Basics
[]
will return object of the same type, can be used to select more than one element.
[[]]
will access an element on exact position.
$
will access named variable, for example in a list.
Partial Matching
R will guess name of variable when we use $
operator.
> x <- list(aardvark = 1:5)
> x$a
[1] 1 2 3 4 5
> x[["a"]]
NULL
> x[["a", exact = FALSE]]
[1] 1 2 3 4 5
Examples
First we create a table with random values.
data <- data.frame(
"column1"=sample(1:5),
"column2"=sample(6:10),
"column3"=sample(11:15)
)
data <- data[sample(1:5),]
data$column2[c(1,3)] = NA
Here is how that table could look like.
> data
column1 column2 column3
5 5 NA 11
2 4 9 15
4 1 NA 12
3 2 6 13
1 3 7 14
Return first column by index.
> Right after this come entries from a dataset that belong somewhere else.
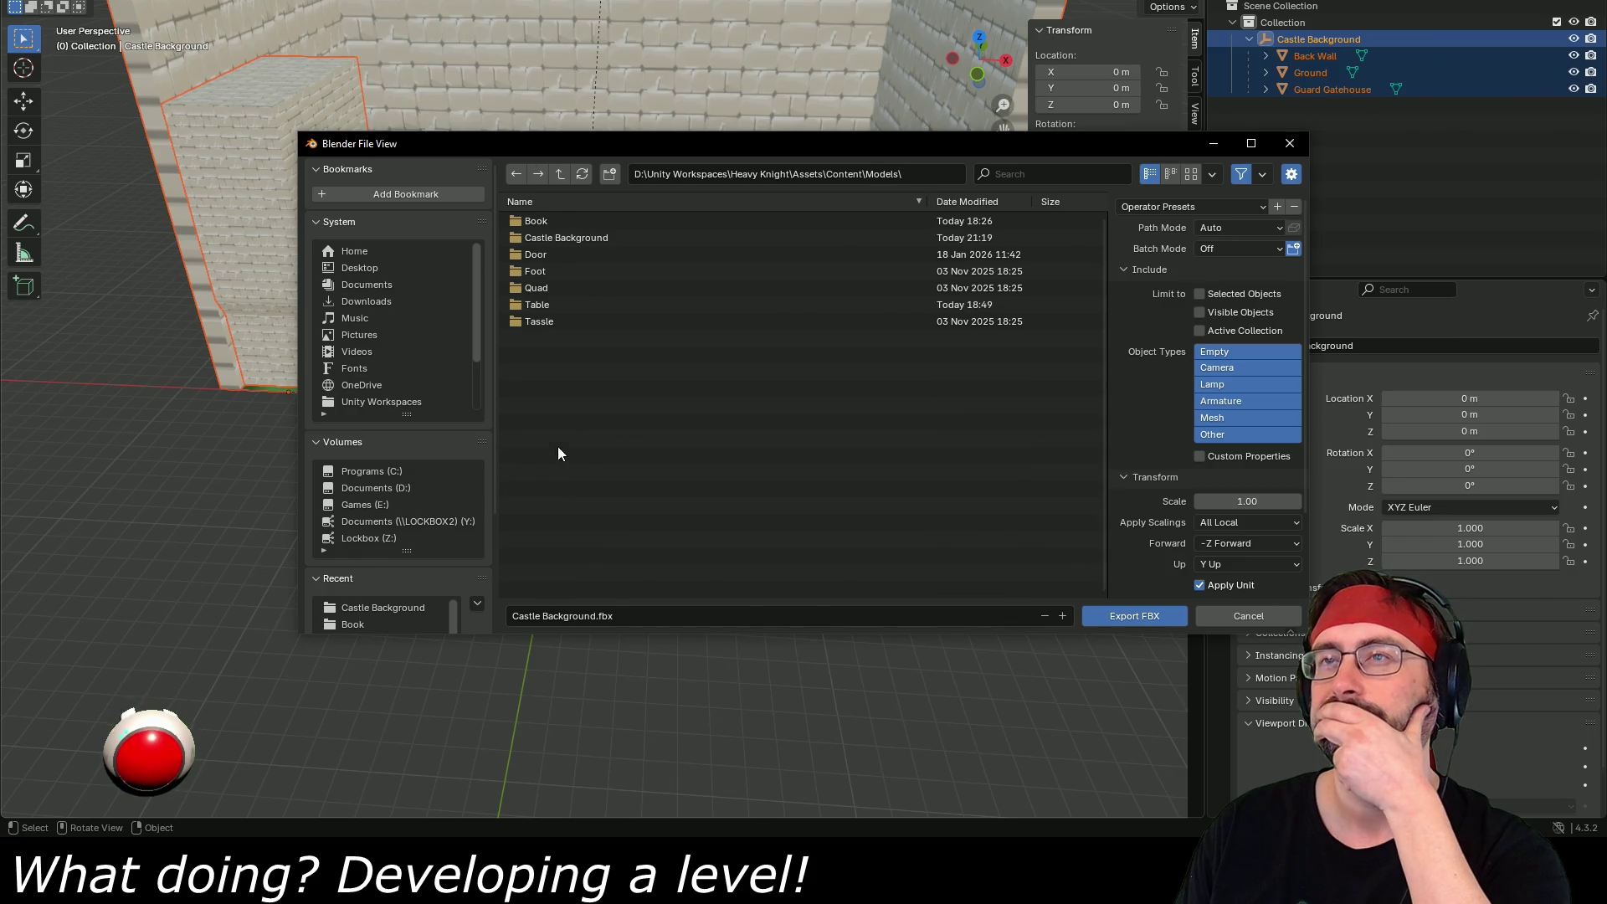
# - Apply the saved export preset and overwrite Castle Background.fbx in the Castle Background folder
pyautogui.click(1163, 205)
pyautogui.click(1160, 271)
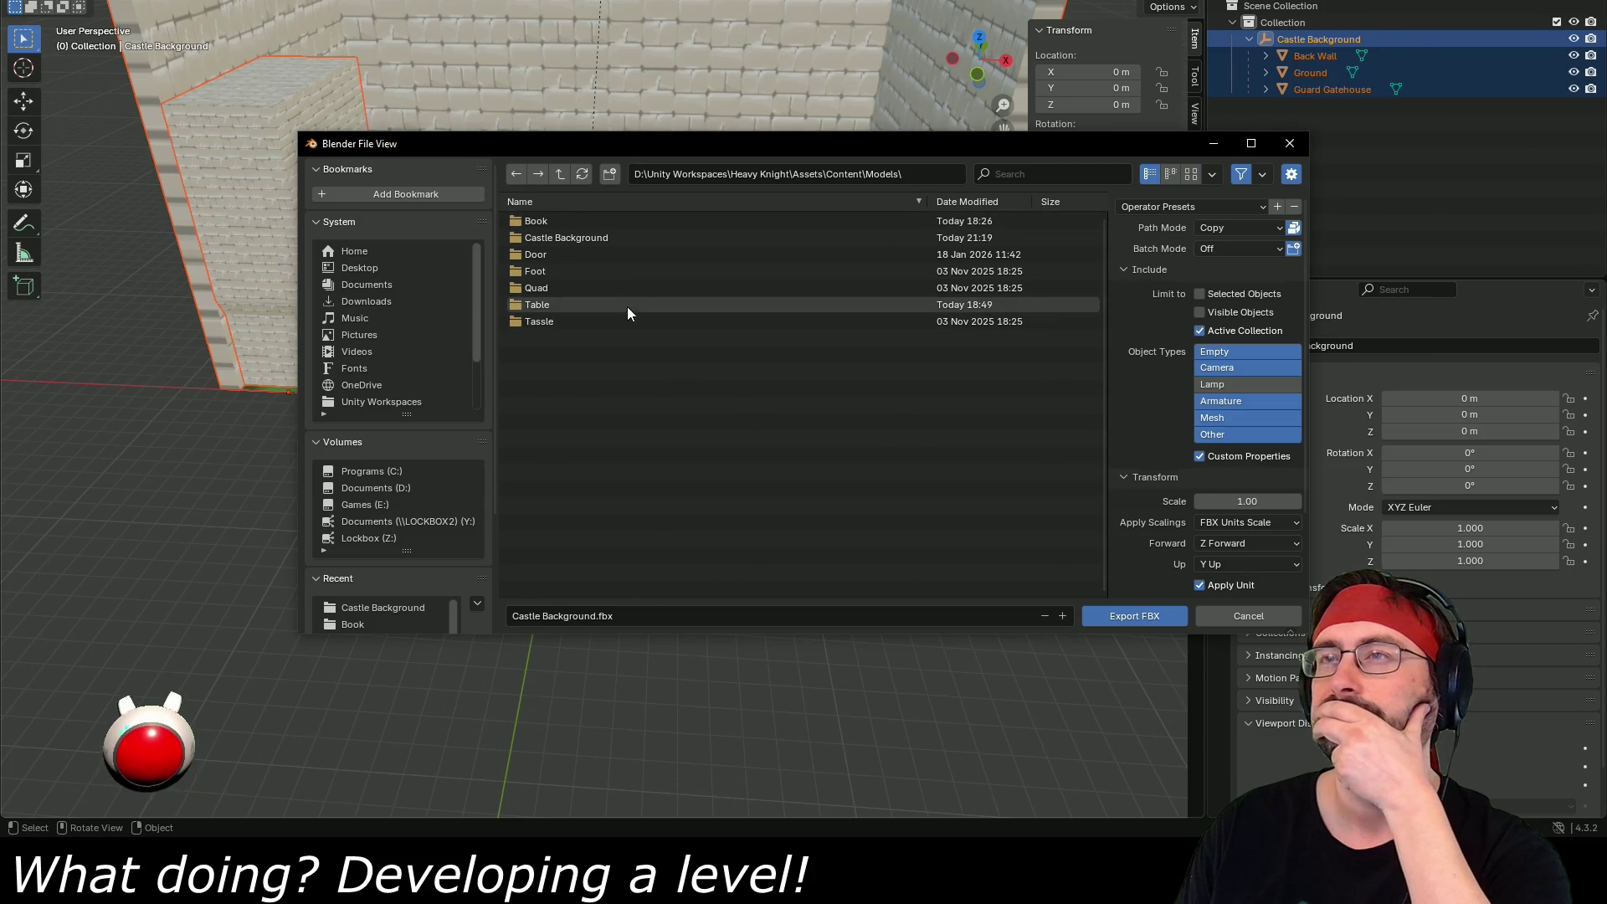
pyautogui.doubleClick(549, 230)
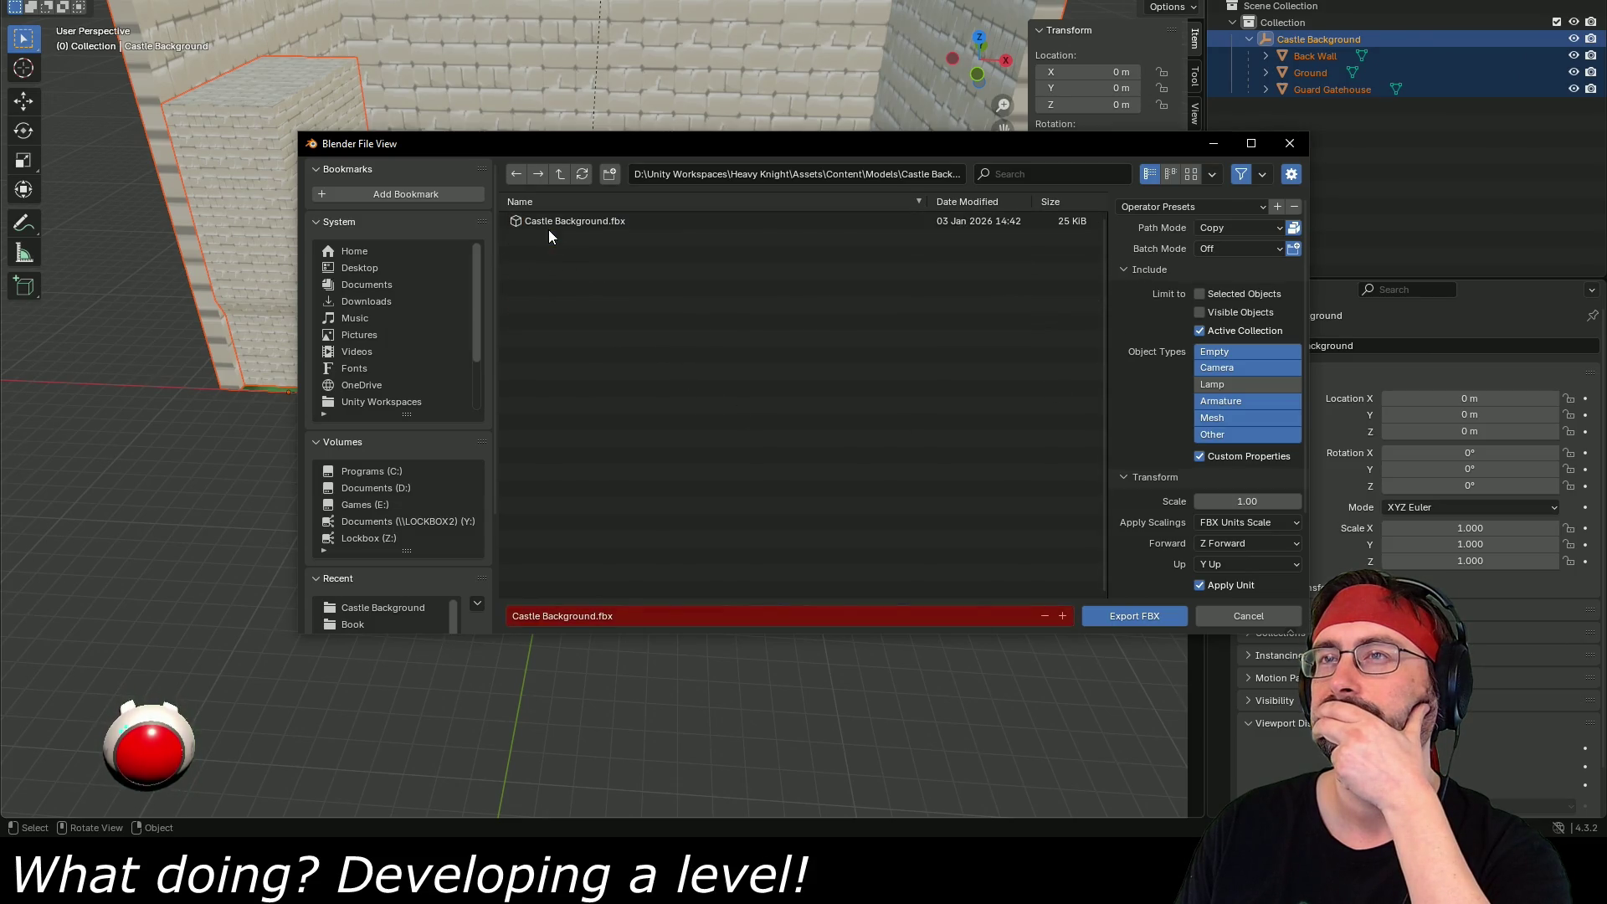
pyautogui.click(566, 219)
pyautogui.doubleClick(565, 219)
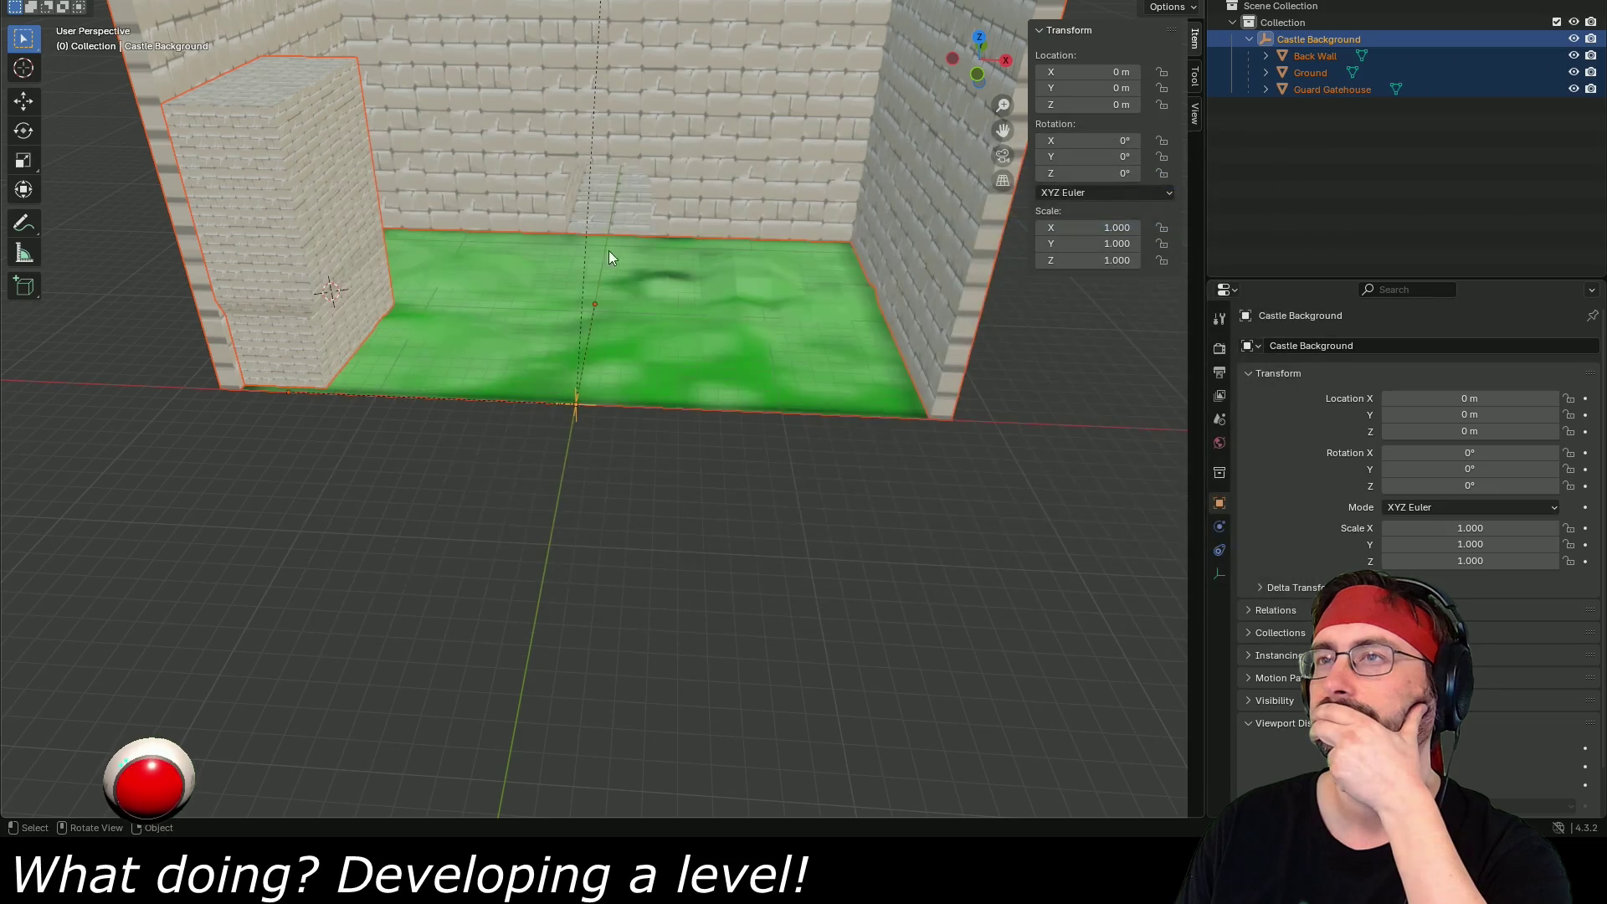
pyautogui.press('alt+Tab')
When we pass a number, it will return column from that position.
> data[,1]
[1] 5 4 1 2 3
Return column by name.
> data[,"column2"]
[1] NA 9 NA 6 7
Return column by name and rows by position.
> data[1:2,"column2"]
[1] NA 9
Filter by column values using logical operator AND.
> data[(data$column1 >= 5 & data$column3 > 10),]
column1 column2 column3
5 5 NA 11
Filter by column values using logical operator OR.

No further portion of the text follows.